Diminished carbonyl reactivity, a biochemical abnormality in aminonucleoside-nephrotic rat skin α- and ß-collagen

Abstract

Comparative study of chromatographically purified α- and ß-collagen fractions of normal and aminonucleoside-nephrotic rat skin collagen reveals that both the rate and extent of reactivity of such fractions with the highly specific and sensitive carbonyl reagent, N-methyl-benzothiazolone hydrazone hydrochloride (MBTH), are diminished in skin collagen from the aminonucleoside-treated rats.

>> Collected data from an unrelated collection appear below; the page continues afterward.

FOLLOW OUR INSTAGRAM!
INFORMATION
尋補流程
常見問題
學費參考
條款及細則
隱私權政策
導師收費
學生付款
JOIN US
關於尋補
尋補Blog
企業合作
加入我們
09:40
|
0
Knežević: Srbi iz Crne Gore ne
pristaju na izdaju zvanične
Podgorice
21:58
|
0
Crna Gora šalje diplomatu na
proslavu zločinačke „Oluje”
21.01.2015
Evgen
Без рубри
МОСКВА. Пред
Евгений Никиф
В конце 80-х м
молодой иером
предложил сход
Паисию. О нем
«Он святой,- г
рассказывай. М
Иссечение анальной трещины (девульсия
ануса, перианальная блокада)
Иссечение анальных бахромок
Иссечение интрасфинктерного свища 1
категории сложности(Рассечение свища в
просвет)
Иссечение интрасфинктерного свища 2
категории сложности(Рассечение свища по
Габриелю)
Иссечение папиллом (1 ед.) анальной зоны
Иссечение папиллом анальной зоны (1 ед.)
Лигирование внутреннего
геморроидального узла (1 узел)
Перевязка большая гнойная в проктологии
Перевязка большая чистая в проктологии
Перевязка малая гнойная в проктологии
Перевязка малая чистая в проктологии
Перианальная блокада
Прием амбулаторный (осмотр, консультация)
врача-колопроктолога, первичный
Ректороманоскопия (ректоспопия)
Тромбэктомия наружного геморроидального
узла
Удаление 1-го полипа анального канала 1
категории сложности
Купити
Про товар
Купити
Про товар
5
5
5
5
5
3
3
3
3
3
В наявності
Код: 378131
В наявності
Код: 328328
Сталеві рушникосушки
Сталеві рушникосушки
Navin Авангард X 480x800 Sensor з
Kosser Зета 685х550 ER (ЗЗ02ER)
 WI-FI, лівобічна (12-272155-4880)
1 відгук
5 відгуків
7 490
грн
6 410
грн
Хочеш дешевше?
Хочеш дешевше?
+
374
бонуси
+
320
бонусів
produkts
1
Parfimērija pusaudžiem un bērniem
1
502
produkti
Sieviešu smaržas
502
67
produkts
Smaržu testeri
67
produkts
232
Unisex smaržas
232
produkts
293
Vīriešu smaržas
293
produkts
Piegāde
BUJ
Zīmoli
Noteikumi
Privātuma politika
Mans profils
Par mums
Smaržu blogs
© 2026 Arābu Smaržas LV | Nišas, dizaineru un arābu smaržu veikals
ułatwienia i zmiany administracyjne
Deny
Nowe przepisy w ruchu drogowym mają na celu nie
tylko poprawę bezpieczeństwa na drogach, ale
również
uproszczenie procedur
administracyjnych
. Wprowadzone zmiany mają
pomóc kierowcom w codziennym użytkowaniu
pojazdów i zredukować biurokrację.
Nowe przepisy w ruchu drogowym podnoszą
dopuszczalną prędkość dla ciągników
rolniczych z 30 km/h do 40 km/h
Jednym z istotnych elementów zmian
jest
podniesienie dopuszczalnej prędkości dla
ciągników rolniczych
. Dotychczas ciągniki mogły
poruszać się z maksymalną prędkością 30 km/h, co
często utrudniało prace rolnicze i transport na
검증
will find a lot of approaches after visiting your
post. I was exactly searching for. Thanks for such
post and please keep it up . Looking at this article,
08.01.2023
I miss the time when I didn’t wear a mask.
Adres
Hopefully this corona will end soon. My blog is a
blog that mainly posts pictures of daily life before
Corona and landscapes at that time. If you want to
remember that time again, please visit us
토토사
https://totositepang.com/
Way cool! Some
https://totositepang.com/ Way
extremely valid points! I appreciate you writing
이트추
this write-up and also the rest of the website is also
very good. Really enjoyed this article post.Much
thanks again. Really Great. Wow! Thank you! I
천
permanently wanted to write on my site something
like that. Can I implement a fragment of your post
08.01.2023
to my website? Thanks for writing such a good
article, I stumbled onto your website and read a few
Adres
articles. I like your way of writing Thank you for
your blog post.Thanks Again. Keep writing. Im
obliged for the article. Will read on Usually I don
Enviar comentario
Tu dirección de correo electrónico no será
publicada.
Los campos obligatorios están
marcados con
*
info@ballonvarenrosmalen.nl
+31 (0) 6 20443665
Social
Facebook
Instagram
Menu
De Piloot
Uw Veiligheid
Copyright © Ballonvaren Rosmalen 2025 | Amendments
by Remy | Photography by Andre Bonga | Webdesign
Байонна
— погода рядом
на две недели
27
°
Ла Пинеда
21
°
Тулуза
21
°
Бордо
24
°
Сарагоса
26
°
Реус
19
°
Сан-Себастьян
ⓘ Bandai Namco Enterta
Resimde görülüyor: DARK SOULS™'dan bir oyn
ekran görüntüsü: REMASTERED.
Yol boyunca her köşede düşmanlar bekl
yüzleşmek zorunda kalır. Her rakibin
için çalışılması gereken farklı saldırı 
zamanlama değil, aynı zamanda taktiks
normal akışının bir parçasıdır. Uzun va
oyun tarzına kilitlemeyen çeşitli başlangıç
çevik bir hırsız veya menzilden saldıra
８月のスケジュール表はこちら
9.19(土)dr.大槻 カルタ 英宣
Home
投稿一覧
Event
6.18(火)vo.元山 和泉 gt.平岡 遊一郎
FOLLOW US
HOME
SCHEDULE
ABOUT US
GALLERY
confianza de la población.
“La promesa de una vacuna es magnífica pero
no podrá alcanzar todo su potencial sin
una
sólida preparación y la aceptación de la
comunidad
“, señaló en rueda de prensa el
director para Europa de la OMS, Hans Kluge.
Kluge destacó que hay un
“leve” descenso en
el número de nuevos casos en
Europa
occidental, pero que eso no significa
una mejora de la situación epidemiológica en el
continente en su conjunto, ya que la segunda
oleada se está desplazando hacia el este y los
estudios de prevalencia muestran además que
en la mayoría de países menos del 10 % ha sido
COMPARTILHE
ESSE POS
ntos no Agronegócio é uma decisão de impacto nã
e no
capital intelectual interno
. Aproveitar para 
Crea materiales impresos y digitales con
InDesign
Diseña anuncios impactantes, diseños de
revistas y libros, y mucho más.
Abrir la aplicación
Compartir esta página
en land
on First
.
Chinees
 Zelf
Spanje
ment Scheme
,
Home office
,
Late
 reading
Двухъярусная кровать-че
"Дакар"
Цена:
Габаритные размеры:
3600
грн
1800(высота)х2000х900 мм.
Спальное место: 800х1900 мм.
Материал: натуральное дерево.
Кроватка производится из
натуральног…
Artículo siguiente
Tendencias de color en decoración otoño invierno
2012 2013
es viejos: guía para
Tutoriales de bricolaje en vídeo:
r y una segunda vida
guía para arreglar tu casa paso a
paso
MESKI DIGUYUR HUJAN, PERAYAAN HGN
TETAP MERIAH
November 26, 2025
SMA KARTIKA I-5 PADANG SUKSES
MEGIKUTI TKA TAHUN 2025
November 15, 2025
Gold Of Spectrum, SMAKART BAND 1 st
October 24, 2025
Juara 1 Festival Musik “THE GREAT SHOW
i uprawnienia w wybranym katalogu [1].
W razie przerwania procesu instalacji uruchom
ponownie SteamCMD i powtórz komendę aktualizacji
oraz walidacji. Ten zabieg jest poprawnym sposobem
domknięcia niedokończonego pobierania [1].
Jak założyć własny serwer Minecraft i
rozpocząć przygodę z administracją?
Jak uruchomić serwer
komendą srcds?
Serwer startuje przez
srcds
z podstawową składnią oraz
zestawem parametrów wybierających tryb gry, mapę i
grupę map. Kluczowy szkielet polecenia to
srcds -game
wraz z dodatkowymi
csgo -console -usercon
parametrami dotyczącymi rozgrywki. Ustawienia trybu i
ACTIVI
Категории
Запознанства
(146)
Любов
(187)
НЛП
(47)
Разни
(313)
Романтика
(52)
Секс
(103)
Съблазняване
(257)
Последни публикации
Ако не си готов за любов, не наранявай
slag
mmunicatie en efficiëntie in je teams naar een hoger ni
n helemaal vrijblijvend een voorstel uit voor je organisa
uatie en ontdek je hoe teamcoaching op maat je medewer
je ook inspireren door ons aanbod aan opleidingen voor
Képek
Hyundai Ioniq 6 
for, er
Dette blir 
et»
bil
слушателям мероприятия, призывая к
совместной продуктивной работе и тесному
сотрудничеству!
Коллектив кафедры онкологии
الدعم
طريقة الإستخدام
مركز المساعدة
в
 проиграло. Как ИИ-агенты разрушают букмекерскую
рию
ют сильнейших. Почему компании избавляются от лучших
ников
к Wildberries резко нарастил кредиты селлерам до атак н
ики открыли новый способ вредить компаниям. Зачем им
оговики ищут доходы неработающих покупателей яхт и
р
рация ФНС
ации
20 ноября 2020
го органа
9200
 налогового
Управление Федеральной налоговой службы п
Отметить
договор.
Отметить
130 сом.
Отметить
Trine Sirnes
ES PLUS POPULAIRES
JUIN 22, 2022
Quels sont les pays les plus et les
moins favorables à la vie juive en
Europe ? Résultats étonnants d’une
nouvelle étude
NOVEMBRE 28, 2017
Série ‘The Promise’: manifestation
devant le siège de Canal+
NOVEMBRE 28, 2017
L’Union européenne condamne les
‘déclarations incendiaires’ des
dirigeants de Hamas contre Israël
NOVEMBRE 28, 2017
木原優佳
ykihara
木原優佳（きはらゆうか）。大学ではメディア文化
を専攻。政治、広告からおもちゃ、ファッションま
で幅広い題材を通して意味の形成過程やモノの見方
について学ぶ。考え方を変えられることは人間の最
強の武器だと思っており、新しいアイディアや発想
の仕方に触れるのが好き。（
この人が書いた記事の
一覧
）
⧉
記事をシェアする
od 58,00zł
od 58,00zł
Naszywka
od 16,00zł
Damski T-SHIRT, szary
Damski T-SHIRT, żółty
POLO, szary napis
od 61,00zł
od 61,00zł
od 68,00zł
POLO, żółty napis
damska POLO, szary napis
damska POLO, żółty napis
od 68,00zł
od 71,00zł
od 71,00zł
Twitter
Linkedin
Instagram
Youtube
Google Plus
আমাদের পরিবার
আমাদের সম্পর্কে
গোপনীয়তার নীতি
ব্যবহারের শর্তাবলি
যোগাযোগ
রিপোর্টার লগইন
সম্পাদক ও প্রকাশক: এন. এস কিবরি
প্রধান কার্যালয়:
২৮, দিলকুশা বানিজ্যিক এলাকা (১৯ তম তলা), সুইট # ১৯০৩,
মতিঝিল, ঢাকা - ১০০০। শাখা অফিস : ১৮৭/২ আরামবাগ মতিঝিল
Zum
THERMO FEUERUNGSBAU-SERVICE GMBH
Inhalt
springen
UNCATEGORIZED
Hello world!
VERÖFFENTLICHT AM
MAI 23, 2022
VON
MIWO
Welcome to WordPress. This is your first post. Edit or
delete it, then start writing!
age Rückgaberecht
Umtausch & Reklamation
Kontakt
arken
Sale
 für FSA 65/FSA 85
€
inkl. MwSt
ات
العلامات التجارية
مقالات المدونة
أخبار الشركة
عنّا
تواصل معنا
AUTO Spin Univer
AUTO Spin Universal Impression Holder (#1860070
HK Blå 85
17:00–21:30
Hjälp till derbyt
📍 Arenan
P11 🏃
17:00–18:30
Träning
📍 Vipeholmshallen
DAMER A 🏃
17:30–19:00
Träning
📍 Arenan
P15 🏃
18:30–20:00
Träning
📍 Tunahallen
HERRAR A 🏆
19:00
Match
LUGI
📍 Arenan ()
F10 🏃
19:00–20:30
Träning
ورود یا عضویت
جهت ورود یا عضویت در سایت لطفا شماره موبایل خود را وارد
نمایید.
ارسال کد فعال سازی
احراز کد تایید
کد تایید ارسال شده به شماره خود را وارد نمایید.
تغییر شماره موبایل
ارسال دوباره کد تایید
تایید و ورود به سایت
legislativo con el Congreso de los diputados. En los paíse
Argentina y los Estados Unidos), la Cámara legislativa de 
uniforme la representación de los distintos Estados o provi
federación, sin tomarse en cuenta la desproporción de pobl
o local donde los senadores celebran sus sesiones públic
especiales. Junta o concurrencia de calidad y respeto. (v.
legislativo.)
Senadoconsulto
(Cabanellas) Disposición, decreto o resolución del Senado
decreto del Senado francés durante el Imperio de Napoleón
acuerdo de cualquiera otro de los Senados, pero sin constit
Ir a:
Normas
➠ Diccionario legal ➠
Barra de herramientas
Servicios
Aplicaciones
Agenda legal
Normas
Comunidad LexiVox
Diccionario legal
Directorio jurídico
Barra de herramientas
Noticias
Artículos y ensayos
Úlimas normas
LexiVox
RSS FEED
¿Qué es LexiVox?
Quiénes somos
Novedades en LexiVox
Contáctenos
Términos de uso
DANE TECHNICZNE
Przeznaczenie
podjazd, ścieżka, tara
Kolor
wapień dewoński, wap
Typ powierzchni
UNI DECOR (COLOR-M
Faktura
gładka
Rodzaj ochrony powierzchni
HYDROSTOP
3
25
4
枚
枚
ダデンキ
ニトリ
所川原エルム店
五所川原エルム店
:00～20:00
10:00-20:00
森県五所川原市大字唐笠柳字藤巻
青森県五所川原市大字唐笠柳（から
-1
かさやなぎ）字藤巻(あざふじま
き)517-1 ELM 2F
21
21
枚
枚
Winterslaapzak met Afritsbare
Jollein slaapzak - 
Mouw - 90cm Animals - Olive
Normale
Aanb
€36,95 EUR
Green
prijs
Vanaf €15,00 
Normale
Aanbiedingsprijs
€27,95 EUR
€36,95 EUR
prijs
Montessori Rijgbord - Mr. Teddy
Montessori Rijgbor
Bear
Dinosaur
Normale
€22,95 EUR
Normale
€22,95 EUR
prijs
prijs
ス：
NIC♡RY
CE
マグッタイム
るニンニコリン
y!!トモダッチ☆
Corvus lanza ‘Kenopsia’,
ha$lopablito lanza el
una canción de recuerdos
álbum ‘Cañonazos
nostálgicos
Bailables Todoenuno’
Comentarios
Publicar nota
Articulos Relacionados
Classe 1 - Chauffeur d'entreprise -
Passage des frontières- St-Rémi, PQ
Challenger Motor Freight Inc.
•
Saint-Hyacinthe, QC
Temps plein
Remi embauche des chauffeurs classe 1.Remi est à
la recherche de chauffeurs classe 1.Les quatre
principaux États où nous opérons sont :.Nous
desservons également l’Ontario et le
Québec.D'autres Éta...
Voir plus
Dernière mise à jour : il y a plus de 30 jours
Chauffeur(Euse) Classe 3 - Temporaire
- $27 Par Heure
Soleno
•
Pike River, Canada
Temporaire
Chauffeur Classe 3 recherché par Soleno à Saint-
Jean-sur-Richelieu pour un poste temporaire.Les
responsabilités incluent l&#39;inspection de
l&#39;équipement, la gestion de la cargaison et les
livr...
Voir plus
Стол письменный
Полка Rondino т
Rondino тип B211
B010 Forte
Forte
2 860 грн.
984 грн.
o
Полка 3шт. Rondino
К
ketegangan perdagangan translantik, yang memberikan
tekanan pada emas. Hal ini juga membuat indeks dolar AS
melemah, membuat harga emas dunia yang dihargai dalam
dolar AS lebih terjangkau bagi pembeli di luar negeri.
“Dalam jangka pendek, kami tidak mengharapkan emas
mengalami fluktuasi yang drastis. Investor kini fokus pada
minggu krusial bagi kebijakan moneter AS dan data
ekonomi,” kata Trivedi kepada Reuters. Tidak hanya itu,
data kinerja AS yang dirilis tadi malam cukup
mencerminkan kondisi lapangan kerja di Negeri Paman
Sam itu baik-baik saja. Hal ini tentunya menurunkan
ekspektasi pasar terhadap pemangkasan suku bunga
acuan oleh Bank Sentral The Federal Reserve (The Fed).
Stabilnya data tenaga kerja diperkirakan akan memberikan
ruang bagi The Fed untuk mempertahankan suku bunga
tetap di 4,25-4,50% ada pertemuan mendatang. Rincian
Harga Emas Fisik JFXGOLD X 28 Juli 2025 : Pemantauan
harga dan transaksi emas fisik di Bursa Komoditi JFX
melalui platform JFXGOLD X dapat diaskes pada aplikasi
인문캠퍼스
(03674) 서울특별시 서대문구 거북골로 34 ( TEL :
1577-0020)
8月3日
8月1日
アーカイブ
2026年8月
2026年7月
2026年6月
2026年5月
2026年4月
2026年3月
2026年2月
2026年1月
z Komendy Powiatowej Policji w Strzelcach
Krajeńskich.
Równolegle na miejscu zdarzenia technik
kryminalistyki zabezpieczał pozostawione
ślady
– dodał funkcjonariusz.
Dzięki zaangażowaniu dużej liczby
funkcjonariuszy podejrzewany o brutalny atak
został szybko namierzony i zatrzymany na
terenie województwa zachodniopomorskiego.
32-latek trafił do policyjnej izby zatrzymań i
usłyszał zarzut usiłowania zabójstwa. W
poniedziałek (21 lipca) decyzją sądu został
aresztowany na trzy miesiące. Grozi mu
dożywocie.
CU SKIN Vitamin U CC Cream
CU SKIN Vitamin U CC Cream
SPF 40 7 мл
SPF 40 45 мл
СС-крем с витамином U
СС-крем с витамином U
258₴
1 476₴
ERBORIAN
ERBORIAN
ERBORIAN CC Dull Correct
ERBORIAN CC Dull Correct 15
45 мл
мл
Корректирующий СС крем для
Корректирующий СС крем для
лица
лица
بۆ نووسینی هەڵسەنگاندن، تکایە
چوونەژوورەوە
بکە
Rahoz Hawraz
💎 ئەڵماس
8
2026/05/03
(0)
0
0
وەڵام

Mechanistically this might be explained either by (a) an inhibitory effect of aminonucleoside on the initial step in the formation of a type of collagen cross-linking, involving enzymatically catalyzed oxidative deamination of the ϵ-amino group of lysyl and/or hydroxylysyl residues in the collagen chains to their respective semi-aldehyde residues; or (b) by direct interaction of aminonucleoside with the semi-aldehyde groups, thus effectively reducing their reactivity with MBTH. Elimination of the latter from consideration would seem to be indicated, however, by the absence of any of the identifying spectral characteristics of the aminonucleoside in skin α- and ß-collagen of aminonucleoside-treated rats, as well as in spectra of exhaustively dialyzed normal rat skin α-collagen which had been incubated for several hours with aminonucleoside. Correlation of the diminished carbonyl reactivity with possible inhibitory effects of aminonucleoside on a specific skin lysyl oxidase activity has not yet been accomplished. Evidence suggesting in vitro inhibitory effects of aminonucleoside on thick embryo cartilage lysyl oxidase activity has been obtained, however, by a modified monoamine oxidase assay. Incubation of cartilage extracts, which contain lysyl oxidase activity (demonstrated by tritium release from [6- 3H]-elastin substrate), with 10 −3 M aminonucleoside prior to assay, in a system utilizing lysine-vasopressin as a substrate, resulted in a considerable reduction in the production of hydrogen peroxide, measured by a sensitive fluorometric procedure.